FrameworkBenchmarks
FrameworkBenchmarks copied to clipboard
Docker 'Bridge' networks degrade whole-system network throughput and may bottleneck benchmarks
OS (Please include kernel version)
Linux -- Ubuntu 20.04.2 LTS -- 5.11.7-051107-generic
Expected Behavior
Docker network configuration does not significantly degrade / bottleneck network throughput
Actual Behavior
Docker reduces framework throughput by ~20% just by being installed, even when not in use, and may also be bottlenecking the benchmark
Steps to reproduce behavior
- First, benchmark desired framework with
wrkand without docker installed. Note throughput of framework in benchmark, as well as latency - Apt install
docker-ce(which also installsdocker-ce-cliandcontainerd.io) - Benchmark framework as before, not even using docker but with it installed, note reduction in performance
- (optional) Run framework inside docker container of choice, I used
bullseye-slim. Runwrkon host against framework running in the container and note performance is roughly the same as the previous step. Also note this does not change much when specifying--network host - Stop the docker service, then uninstall docker. Restart the system (was necessary for me) then run the benchmark, notice performance is restored
Other details and logs
In my tests, if you run docker network ls and see any Bridge networks, including the default one, system-wide performance is degraded. The default bridge network cannot be removed by any normal means (i.e. docker network rm). If these steps are followed, the default Bridge network can be removed. Run the benchmark after following the steps and notice performance is almost restored to 'non-docker' levels. I still saw a 5% throughput degradation after removing this network but it was much better than otherwise. Note, TechEmpower installs a network called tfb which creates a Bridge network so I am fairly confident this is an issue worth discussing.

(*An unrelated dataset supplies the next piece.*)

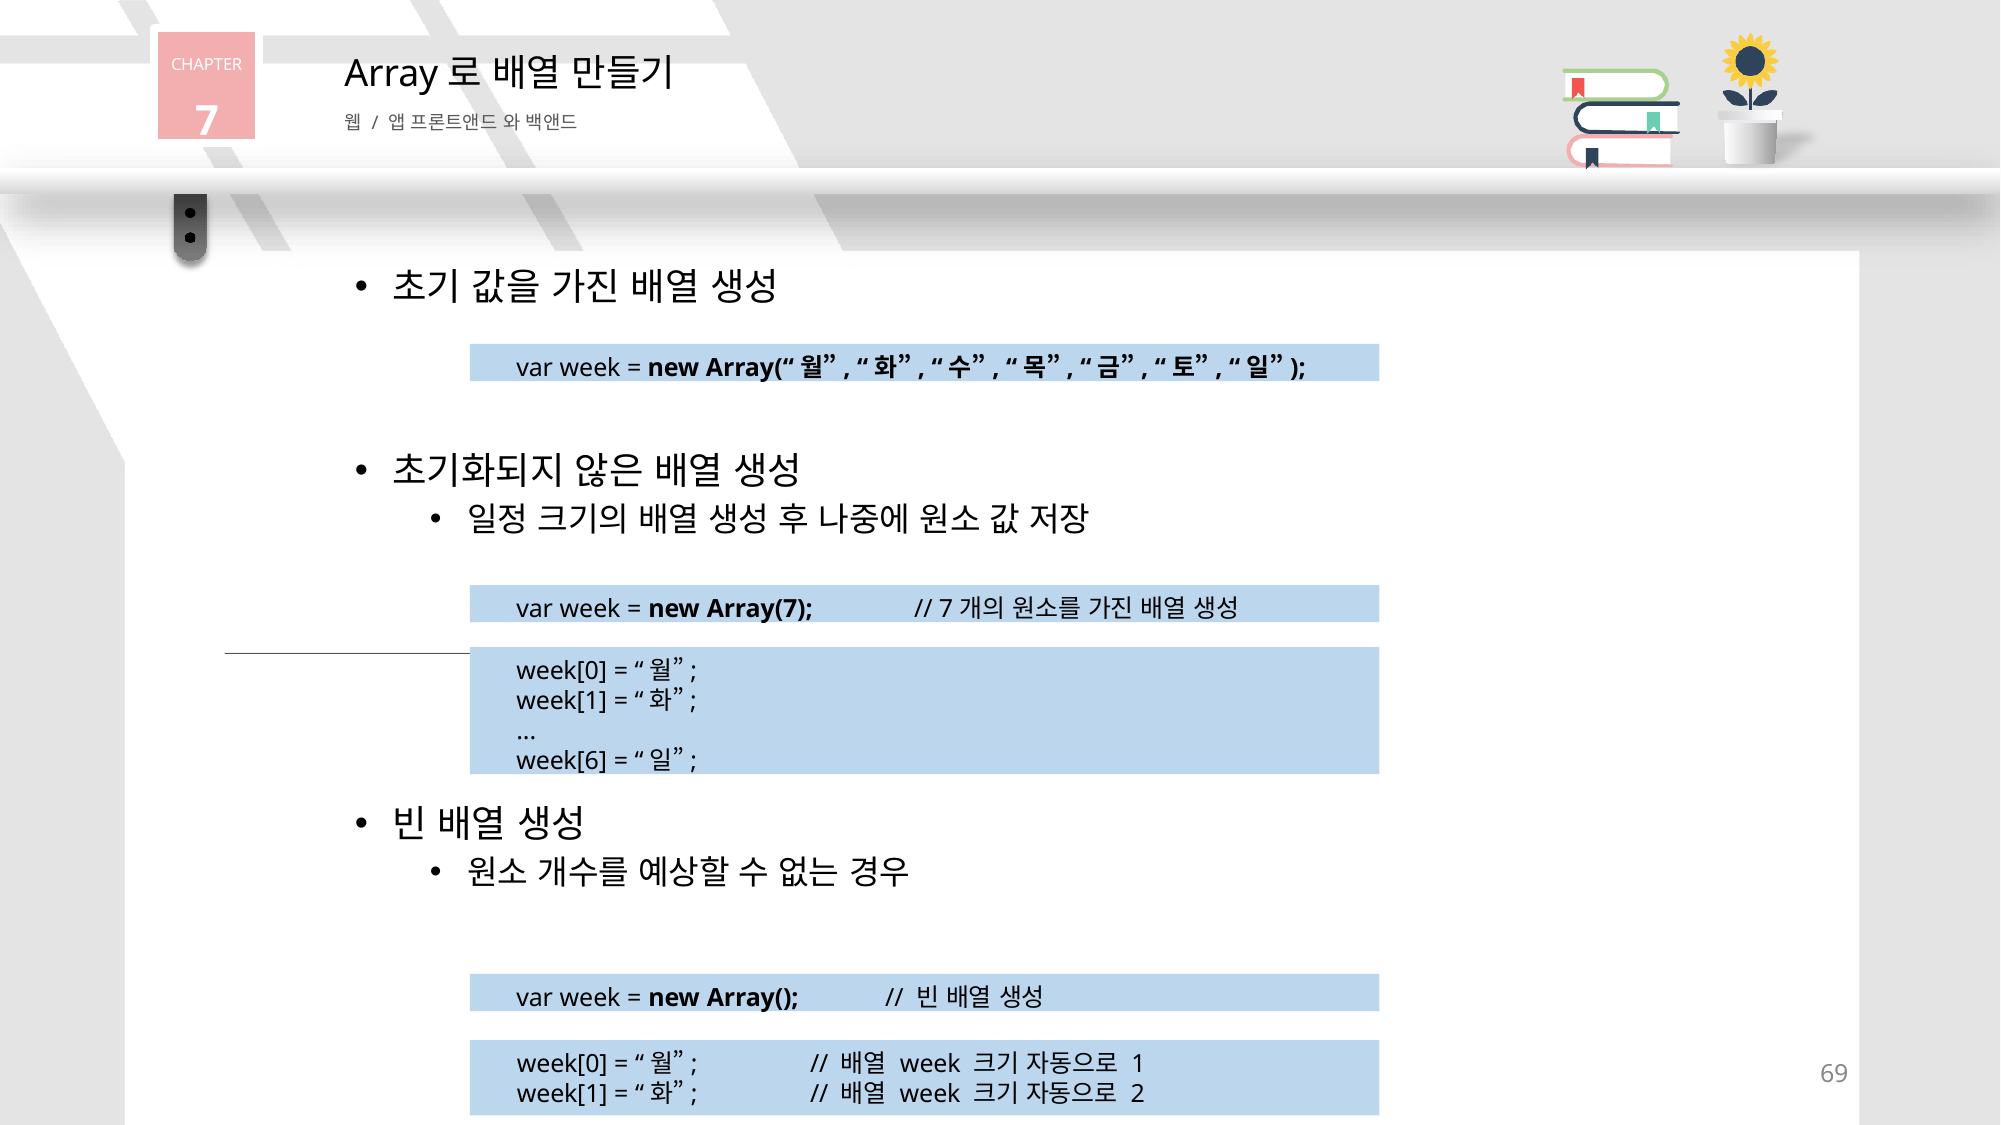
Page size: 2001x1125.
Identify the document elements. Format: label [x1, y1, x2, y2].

The basic reasoning I could find for the reduction in performance is Docker's default network configuration: it includes a Bridge network which enables iptables, which can slow down the whole system, even when docker is not in use. There are other network configurations which supposedly do not suffer from this issue, like using macvlan or ipvlan, although it may be good enough to just use --network host without any bridge networks in existence.
@errantmind This is definitely something worth digging into deeper. @msmith-techempower and I looked at this a while back and we did not find any performance degradation, though it's been some time / updates since and certainly things may have changed. At least, if this is the case, all frameworks should be affected the same.
We may not have time to take a look at this in the next couple of weeks, but feel free to drop more info here if you have it. Benchmarking logs with and without the default bridge would be helpful if you have them. Also curious if you were doing this on a single machine or using a mutli machine set up like we do on our Citrine environment.
Thanks for the report!
I'm doing this on a single machine so that could be a factor. I have tried multiple frameworks, each which experience the degradation in network throughput (req/s) of about 20%, so you may be right in saying all frameworks should be affected the same. However, I think it is worth looking into at some point because of how it might be affecting the top-end frameworks, which are already very close to each other in performance. Without this overhead (if it exists in your multi-machine environment) it may be possible for them to further differentiate. I'm working on a framework myself and am short on time, but after I get it submitted I'll try to submit some detailed logs
Disabling userland proxy may alleviate this overhead.
https://franckpachot.medium.com/high-cpu-usage-in-docker-proxy-with-chatty-database-application-disable-userland-proxy-415ffa064955
Disabling userland proxy may alleviate this overhead.
https://franckpachot.medium.com/high-cpu-usage-in-docker-proxy-with-chatty-database-application-disable-userland-proxy-415ffa064955
yes. try setting '"userland-proxy": false' in your daemon.json (usually at /etc/docker/daemon.json) and restarting docker. the overhead should be nowhere near 20% with this disabled.
At MS we run all the TE benchmarks with --network host for the same reasons.